In Niedersachsen sicherten derzeit 28 stationäre Hospize – davon zwei Kinder- und Jugendhospize – mit insgesamt 267 Plätzen sowie 130 ambulante Hospizdienste mit über 4000 ehrenamtlich Tätigen die Betreuung Sterbender. Ergänzt werde das Angebot von 50 Anbietern der spezialisierten ambulanten Palliativversorgung (SAPV) sowie 320 Palliativbetten in niedersächsischen Krankenhäusern. Zum stationären Team des Hospizdienstes St. Anna gehörten insgesamt 34 ehrenamtliche Helferinnen und Helfer, darunter 21 im ambulanten Stab. „Sie begleiten schwerstkranke und sterbende Menschen und unterstützen die Angehörigen in der Zeit des Abschiednehmens sowie auch bei der Trauerbewältigung“, so Hengemühle, die selber bereits vor vielen Jahren ihren Mann verloren habe und so zum Hospiz gekommen sei.

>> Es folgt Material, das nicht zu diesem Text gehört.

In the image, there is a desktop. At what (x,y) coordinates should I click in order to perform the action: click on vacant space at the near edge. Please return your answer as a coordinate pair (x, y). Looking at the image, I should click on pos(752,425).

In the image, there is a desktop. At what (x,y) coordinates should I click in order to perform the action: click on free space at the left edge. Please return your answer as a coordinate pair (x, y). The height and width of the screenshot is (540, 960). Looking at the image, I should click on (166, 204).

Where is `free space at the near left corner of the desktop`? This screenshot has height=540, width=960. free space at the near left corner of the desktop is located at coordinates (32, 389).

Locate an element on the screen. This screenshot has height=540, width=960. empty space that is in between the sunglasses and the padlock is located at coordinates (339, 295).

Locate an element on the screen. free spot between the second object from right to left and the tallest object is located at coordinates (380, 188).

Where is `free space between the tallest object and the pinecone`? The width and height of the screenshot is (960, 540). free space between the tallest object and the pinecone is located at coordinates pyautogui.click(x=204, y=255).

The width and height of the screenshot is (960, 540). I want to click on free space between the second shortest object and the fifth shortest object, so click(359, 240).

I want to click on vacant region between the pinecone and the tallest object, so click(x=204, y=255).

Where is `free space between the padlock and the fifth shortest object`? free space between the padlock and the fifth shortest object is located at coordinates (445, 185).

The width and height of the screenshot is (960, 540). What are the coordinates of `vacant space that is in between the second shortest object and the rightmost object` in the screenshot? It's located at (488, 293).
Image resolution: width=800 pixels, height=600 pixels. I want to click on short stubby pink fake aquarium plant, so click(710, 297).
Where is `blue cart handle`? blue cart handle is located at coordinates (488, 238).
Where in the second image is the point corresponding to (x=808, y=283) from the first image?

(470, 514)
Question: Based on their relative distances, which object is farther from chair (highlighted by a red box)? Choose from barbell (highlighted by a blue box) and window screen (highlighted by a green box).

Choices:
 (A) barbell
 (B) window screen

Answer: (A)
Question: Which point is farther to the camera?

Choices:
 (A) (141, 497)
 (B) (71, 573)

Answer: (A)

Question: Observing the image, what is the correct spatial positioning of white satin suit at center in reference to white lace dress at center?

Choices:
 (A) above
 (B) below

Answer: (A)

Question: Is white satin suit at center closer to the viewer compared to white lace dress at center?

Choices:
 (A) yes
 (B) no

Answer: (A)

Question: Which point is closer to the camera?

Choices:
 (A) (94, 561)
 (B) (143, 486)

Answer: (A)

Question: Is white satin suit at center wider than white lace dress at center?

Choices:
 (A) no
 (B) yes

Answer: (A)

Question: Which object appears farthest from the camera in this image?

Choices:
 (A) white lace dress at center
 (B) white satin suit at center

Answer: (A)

Die Begleitung finde durch haupt- und ehrenamtliche Mitarbeiter statt, die ausgebildet seien, schwerstkranke und sterbende Menschen auf ihrem letzten Lebensweg würdevoll zu begleiten. „Dabei stehen stets die Wünsche und Bedürfnisse des hilfesuchenden Menschen und seiner An- und Zugehörigen im Vordergrund“, betont Kurre, „damit Menschen nicht alleine sind!“ Für viele Menschen sei es ein Wunsch, daheim sterben zu können, informiert Trauerbegleiterin Hengemühle weiter. „Dieser Wunsch erfüllt sich nur für 20 Prozent der Menschen, da fast die Hälfte aller Menschen in Krankenhäusern sterben“, informiert die Koordinatorin im ambulanten Hospizdienst weiter. Sie steht der Schülerschaft auch Rede und Antwort zu diesem schwierigen Thema, über das viele Menschen nicht gerne sprechen oder am liebsten sogar verschweigen wollen. Angehörige seien oft auch unsicher, wie sie über ihre Ängste sprechen sollten. „Ganz wichtig ist, über den Tod offen zu reden, denn er ist Teil unseres Lebens!“, vertritt Hengemühle ganz bewusst. „Wir müssen auch Tränen zulassen können. Gefühle sind erlaubt!“, betont die Expertin. Trauerbewältigung habe schließlich viele Gesichter: Ob Tränen fließen oder Gedichte verfasst werden, Malen, Gartenarbeit, Sprechen oder Sport – Hauptsache sei, die Gefühle zuzulassen und zu verarbeiten, erklärt die seelsorgerische Begleiterin. „Wir wollen gut begleiten, wenn das Leben zu Ende geht“, so Hengemühle und Kurre unisono. Sie selbst stehen dabei in ständigem Austausch zueinander, sprechen in der Gruppe und erleben Supervision. Unsere Schule führt eine offizielle Kooperation mit der Stiftung St. Anna.